Emily Hall Liquid Web NZ

“We already had a lot of the systems in place to work from home, and a lot of the team did frequently do so. We only kept coming into the office as it appeared more ‘professional’ to our client base. Now that the pandemic has happened, and it is more socially acceptable to be working from home, I don’t see us really having a need to return to the office. Our team is just as productive (if not more), and the work is still being complete to an exceptional standard. The local businesses we work with are very happy and get their websites built and delivered just as they usually would at a high standard. Many prefer the online meetings too, since they are also busy running their own businesses so it was an inconveniece to book time out during the day and come see us at our office.”

Steps to further increase efficiency in the future

Being plunged into the COVID-19 crisis prompted us to wonder which job was considered most valuable to consumers and vital for survival – what is the “new minimum.” As a result, executives and their teams worked out what work needed to be done, how to do it, and persuaded themselves that it needed to be done today, not later.

Using these lessons as a guideline, work can be divided into three categories: important, required, and waste, with each graded based on its effect on the organization’s strategic importance. Time expended on and form of job must be recorded, along with lessons learnt from the crisis. For example, management material that is actually vital to adding strategic transparency must be established, whereas typical reams of records that are seldom reviewed by senior decision-makers should be discarded.

‘Must-Have’ results required to deliver on workplace tasks

Leaders should provide consistency on the “must-have” results required to deliver value and convey them on a regular basis. The message must create a convincing “why” this result is important – what suffering it will relieve, what benefit it will create.

The amount of time people spent on projects that have competitive benefit can then be calculated and evaluated. In most of the organisations we deal for, workforces spend less than 30% of their time on work that delivers the desired competitive benefit uplift.

If these initial effects have been calculated, important steps must be taken promptly, and changes must be made rapidly if tasks are not dramatically increasing the value generated. Once the work that needs to be completed has been catalogued and more of people’s time has been refocused on it, related institutional and workflow improvements will both strengthen and sustain long-term higher efficiency transitions.
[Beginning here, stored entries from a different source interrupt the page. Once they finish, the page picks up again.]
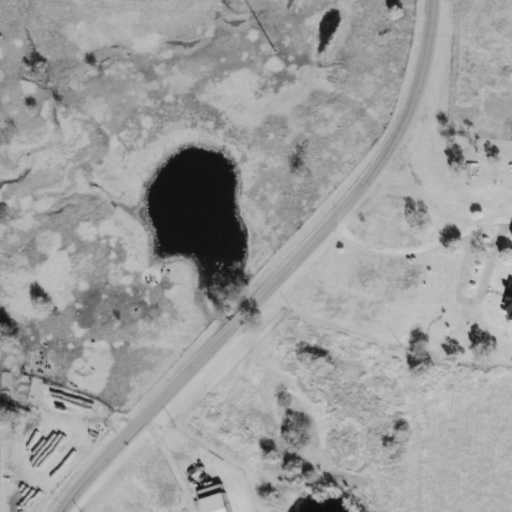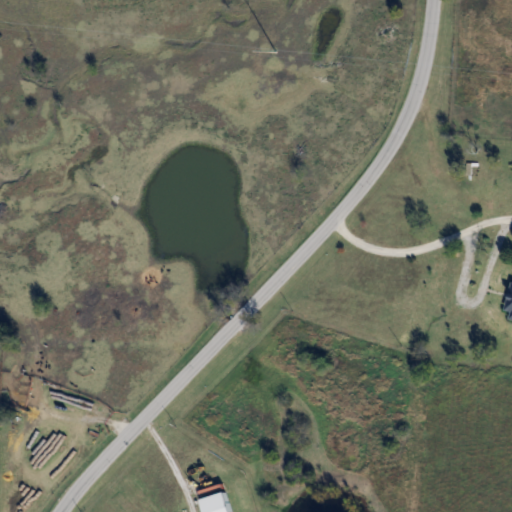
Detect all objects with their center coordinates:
power tower: (276, 52)
road: (419, 245)
road: (280, 275)
building: (510, 310)
road: (170, 462)
building: (218, 503)
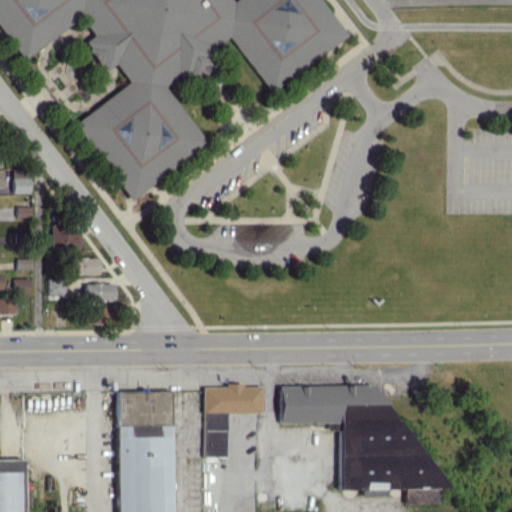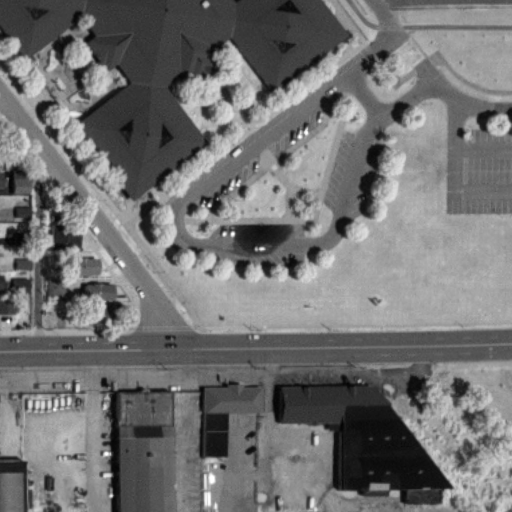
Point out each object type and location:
road: (408, 0)
road: (385, 16)
road: (423, 25)
building: (165, 64)
road: (364, 95)
road: (459, 98)
road: (483, 147)
road: (454, 172)
building: (16, 180)
building: (20, 210)
road: (93, 215)
building: (60, 238)
road: (194, 244)
road: (36, 245)
building: (20, 262)
building: (81, 265)
building: (19, 285)
building: (53, 286)
building: (97, 290)
building: (5, 304)
building: (97, 314)
road: (256, 346)
building: (223, 412)
road: (94, 430)
building: (362, 438)
road: (268, 446)
building: (154, 452)
building: (10, 485)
Celebrities Working From Home Adapting To A New Lifestyle

It’s not just local business owners who have been effected by lockdowns, Celebrities, like many people around the world, have been quarantined in their homes due to the coronavirus pandemic. Throughout the crisis, plenty of those actors have been working from home, whether it’s commenting on current affairs, hosting remotely-produced programming, or just sharing fun videos and snaps. From Andy Cohen to Kim Kardashian, celebrities have been hard at work at home, and they’ve been documenting their exploits on social media.

Apple Work From Home Advert:

A nice touch is seeing big brands get involved in the ‘work from home’ lifestyle. In the advert a team are tasked with designing a new prototype while dealing with a short deadline, a budget cut, and organisational issues while being dispersed at random away from their colleagues. A situation that is all too common to office employees who have adapted to work from home style.